Dimuat di Minggu Pagi, Jumat 13 Januari 2017
- Ratnani Latifah
Raisa
menatap takjub tanpa berkedip. Selalu seperti itu ... setiap kali melihat
cerpen karya Fina—teman satu kelasnya dimuat di media.
“Semoga
setelah ini, cerpen aku.” Begitulah kata yang selalu dirapalkan Raisa. Selalu. Dan setelah itu dia akan menjadi si tukang
tanya. Begitulah julukan Raisa. Karena di kepalanya selalu ada banyak
pertanyaan-pertanyaan yang akan dilontarkan.
~*~
“Selamat,
ya, Fin. Dimuat lagi. Itu berapa lama masa tunggunya?” cerocos Raisa tanpa
jeda.
Fina
mengerutkan kening sebentar. Tangannya nampak menghitung. “Kalau nggak salah,
hampir satu bulan, Rai. Kenapa?”
“Nggak,
sih. Tanya aja. Lumayan lama, ya,” Raisa menatap Fina meminta persetujuan.
“Yah,
memang begitu prosedurnya, Rai. Kita kan tidak bisa buat aturan sendiri. Bahkan
ada yang masa tunggunya sampai enam
bulan.” Raisa mengangguk paham mendengar penjelasan Fina.

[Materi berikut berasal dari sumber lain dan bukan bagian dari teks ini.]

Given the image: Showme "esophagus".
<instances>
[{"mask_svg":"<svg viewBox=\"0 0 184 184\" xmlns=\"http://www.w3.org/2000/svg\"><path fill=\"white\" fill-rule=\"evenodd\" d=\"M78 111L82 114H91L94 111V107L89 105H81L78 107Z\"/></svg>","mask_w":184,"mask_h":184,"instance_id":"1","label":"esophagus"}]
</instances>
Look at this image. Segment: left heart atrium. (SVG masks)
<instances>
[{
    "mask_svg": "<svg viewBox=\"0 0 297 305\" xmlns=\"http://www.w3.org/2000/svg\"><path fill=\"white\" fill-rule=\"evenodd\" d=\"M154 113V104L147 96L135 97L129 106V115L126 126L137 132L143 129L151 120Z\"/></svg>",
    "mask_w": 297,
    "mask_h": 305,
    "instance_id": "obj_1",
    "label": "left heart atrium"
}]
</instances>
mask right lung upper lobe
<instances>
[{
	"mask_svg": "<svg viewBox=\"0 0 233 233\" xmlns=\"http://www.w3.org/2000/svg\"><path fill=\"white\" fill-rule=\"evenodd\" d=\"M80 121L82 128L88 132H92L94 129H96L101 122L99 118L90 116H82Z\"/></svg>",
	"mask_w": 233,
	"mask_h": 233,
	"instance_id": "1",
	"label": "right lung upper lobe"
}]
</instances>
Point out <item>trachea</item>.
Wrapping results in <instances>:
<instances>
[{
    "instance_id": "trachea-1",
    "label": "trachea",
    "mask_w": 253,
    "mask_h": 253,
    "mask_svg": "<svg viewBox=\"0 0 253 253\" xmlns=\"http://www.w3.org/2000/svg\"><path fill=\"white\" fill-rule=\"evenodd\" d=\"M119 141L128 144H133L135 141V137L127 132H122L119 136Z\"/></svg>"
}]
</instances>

Setelah itu, Raisa kembali berkutat dengan
cerpen Fina. Dia membaca cerpen yang berjudul ‘Laki-laki Bermata Cokelat’ dengan saksama. Setelah selesai senyum
mengembang nampak di bibir Raisa.
“Ini,
keren sekali, Fin. Asli. Aku selalu suka cerpen-cerpenmu. Bagus banget,” puji
Raisa bertubi-tubi.
“Terima kasih,” jawab Fina kalem.
“Emm
..., kok kamu bisa buat kayak, gini, sih,
Fin? Caranya gimana? Aku penasaran banget.”
Fina
menggaruk kepalanya yang tidak gatal. Dia agak bingung juga kalau Raisa mulai
melancarkan aski pertanyaan yang selalu bertubi-tubi.
“Kalau aku,
sih, Rai ..., biasanya suka mengamati apa yang ada di sekeliling aku ...,” Fina
berhenti sejenak. “trus kalau ada yang menarik, langsung aku tulis. Diendapkan
sebentar, editing. Lalu dikirim dan tinggal nunggu. Itu aja.”
“Ah, tidak
ketinggalan selalu banyak baca buku buat
nambah kosa kata, dan amunisi otak.” Fina tertawa renyah.
“Nggak ...
nggak gitu, Fin.” Raisa menggelengkan kepalanya.
“I mean
... bagaimana kamu bisa membuat cerpenmu selalu ada ruhnya? Serasa hidup gitu,
deh, Fin. Dan lagi setting kami juga detail
banget, lokalitasnya kerasa banget. Nah itu bagaimana kamu bisa membuatnya?”
Fina menatap
lama teman satu kelasnya itu. Lalu dengan
sabar mulai menjelaskan pertanyaan yang diajukan Raisa.
“Kapan-kapan
aku diajari, ya.” Raisa menunjukkan wajah memelas.
“Boleh saja,
Rai. Yang penting kamu mau belajar dengan sungguh-sungguh.” Raisa langsung
kegirangan.
“Siap, aku
selalu bersungguh-sungguh, Rai, makanya aku banyak bertanya biar dapat ilmu.”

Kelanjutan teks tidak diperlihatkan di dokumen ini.